Едва удаётся откашляться, выпиваю стакан воды, который мне даёт Север.
— Всё серьёзно?
Она утвердительно кивает головой и отпивает из своей кружки. Любимый занимает место за моей спиной и кладёт ладонь мне на плечо, выражая поддержку. Сжимаю его пальцы и сосредотачиваю всё своё внимание на маминых словах.
— Оказывается, он погряз куда глубже, чем я могла представить. Несмотря на некоторые аспекты, — так она называет отмывание денег через их адвокатскую контору, — я всегда вела дела честно и думала, что и твой папа тоже. Но оказалось, что у него было достаточно большое количество "купленных дел". Когда выяснилось, что он подкупает судей, чтобы выиграть дело, прокуратура инициировала проверку всех процессов, которые он вёл, и вскрылось слишком многое.
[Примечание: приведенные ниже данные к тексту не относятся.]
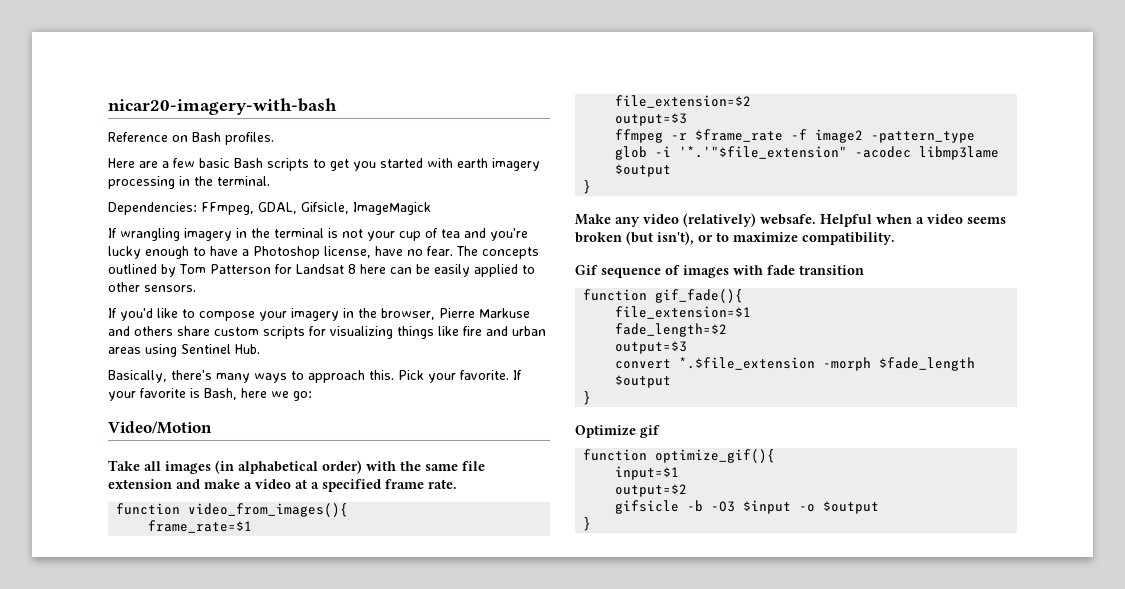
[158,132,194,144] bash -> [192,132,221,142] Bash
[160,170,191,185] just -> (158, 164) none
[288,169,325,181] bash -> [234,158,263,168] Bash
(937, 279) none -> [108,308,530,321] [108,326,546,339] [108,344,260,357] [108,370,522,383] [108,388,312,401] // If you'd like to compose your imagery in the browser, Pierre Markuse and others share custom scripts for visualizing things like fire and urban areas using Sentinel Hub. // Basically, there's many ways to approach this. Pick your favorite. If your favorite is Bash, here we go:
— И ты ничего об этом не знала? — высекаю с сомнением, ведь они столько лет вели дела вместе. Она выражает отрицание, снова качнув головой. — И что ему грозит?
— Подкуп, взятки, фальсификация судебных процессов…
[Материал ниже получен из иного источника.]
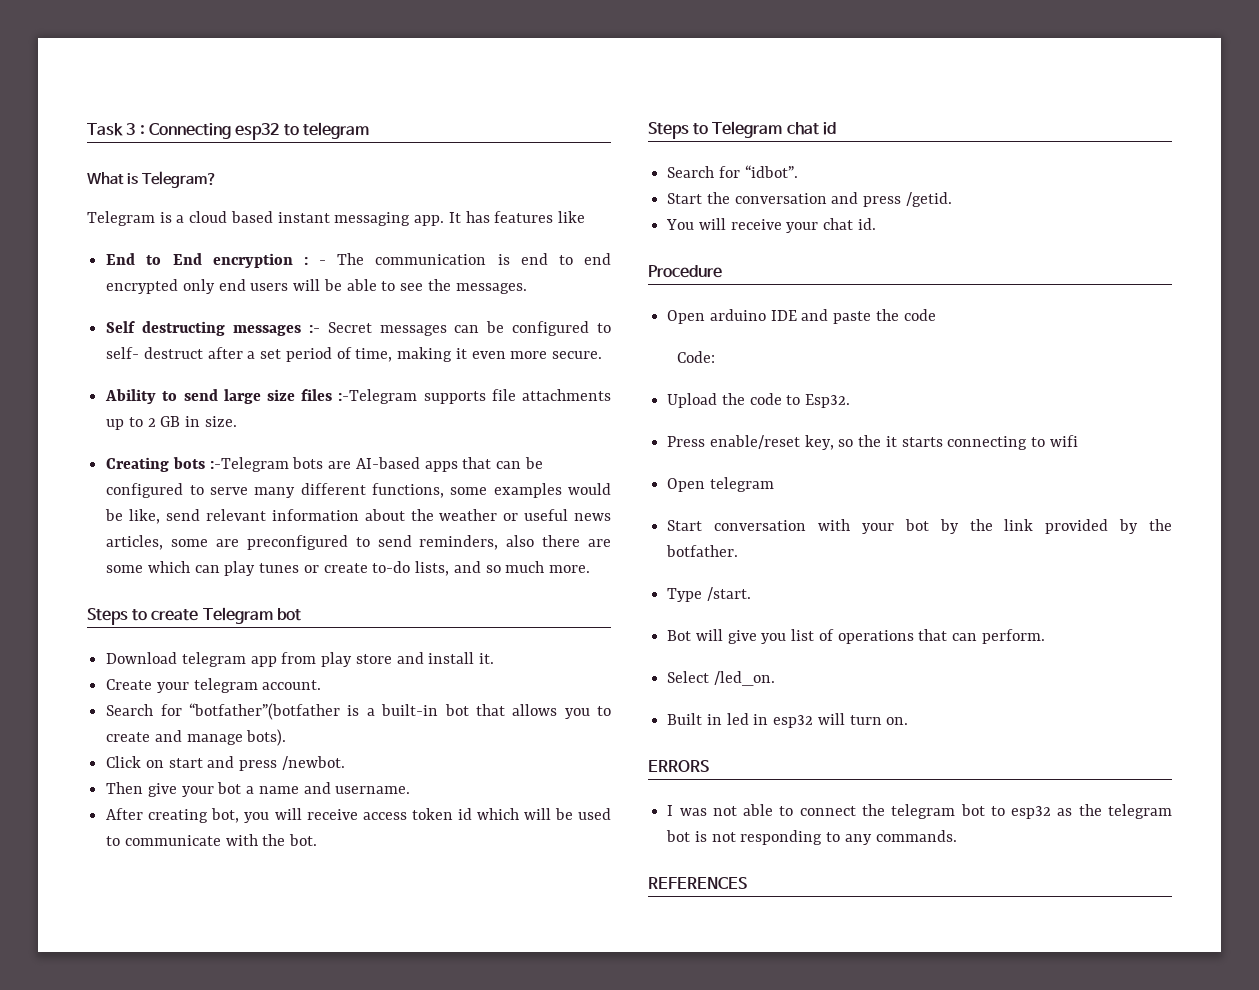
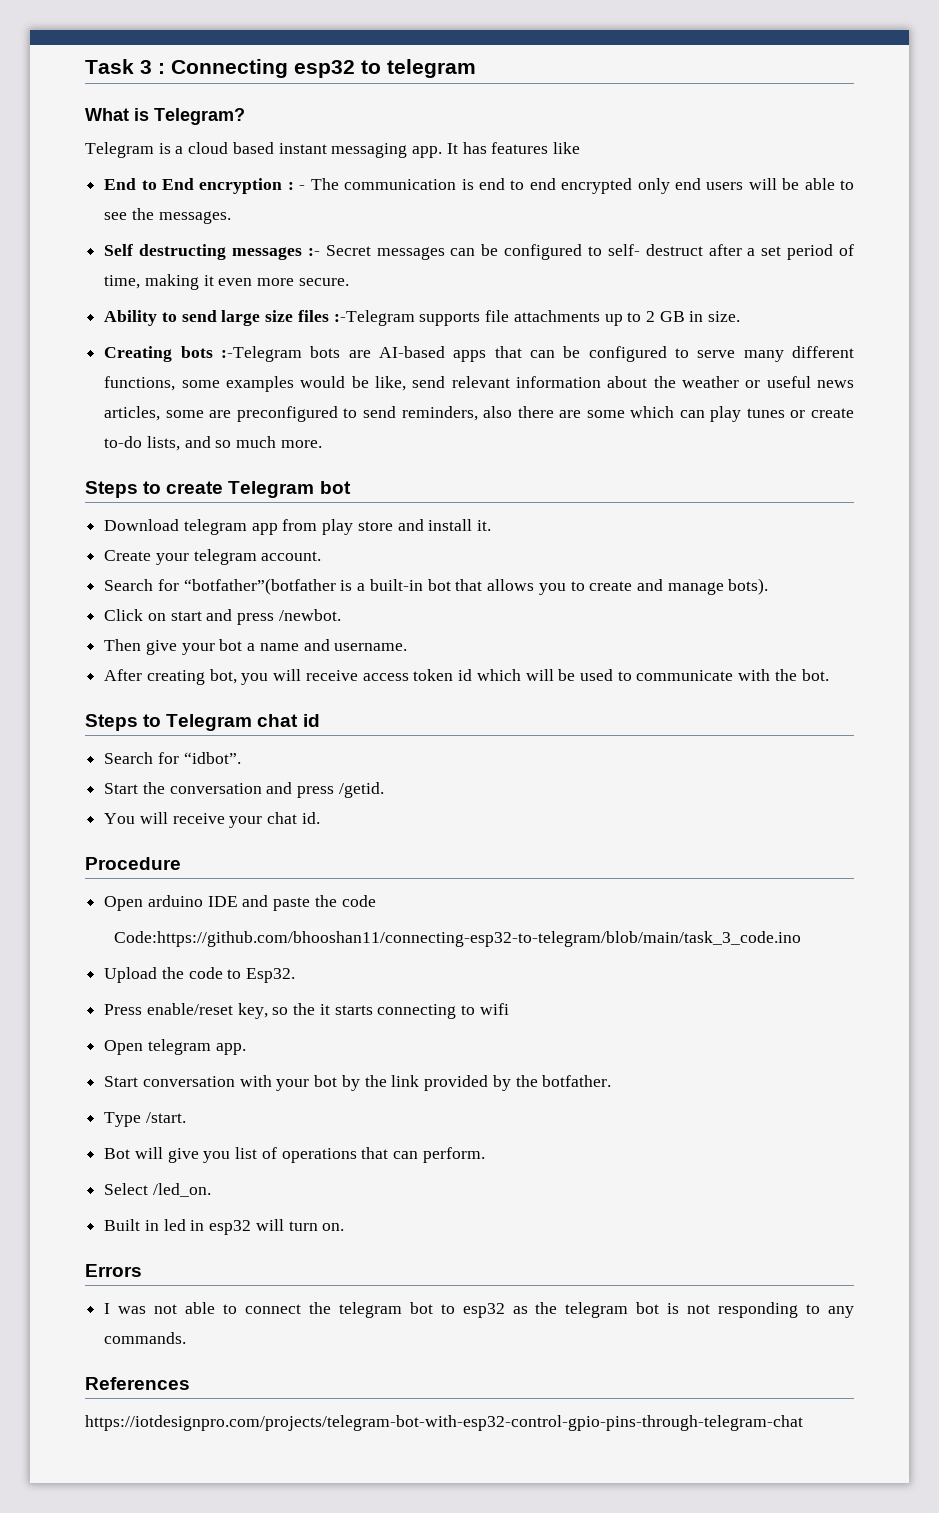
[676,351,715,363] Code: -> [114,931,802,947] Code:https://github.com/bhooshan11/connecting-esp32-to-telegram/blob/main/task_3_code.ino
(774, 484) none -> [215,1043,246,1055] app.
[648,760,709,772] ERRORS -> [85,1264,142,1277] Errors
[648,877,747,889] REFERENCES -> [85,1377,190,1390] [85,1415,803,1431] References // https://iotdesignpro.com/projects/telegram-bot-with-esp32-control-gpio-pins-through-telegram-chat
— Сколько, мама? — выталкиваю с дрожью, которую не удаётся спрятать, как ни стараюсь.
— От десяти до семнадцати лет. Но срок может и увеличиться, если вскроется новая информация.
Зажимаю рот ладонью, сдерживая крик. Тёма только крепче сжимает пальцы на плече.
И пусть отец так и не смог смириться с моим решением уйти из дома и отказаться от всего ради того, чтобы быть с Северовым, он всё равно мой папа и я не желаю ему такой участи. Решение принимаю мгновенно.
— К нему пускают?
— Нет.
Вскидываю голову вверх, вкладывая во взгляд молчаливую просьбу. Артём кивает.
— Позвоню Тохиному отцу. Возможно, он сможет помочь. — с этими словами выходит, а мы с мамой сохраняем напряжённое молчание.
Сжимаю ладонями чашку, чтобы скрыть нервную дрожь в пальцах. Делаю глоток, потому что просто не знаю, что мне теперь делать. Как вести себя? Я и до этого понимала, что с папой не выйдет наладить отношения, но всё же надеялась, что со временем он сможет принять нас с Артёмом. Я готова была ждать сколько угодно. Я надеялась, что однажды он поймёт, как я счастлива с любимым человеком, и лёд треснет, а теперь…
— Мам, он знает, что я живая и что вернулась?
— Знает. — обрубает, отводя глаза в сторону.
А мне вдруг так больно становится, потому что меня десять дней считали погибшей, а когда я воскресла из мёртвых, родной отец даже не позвонил.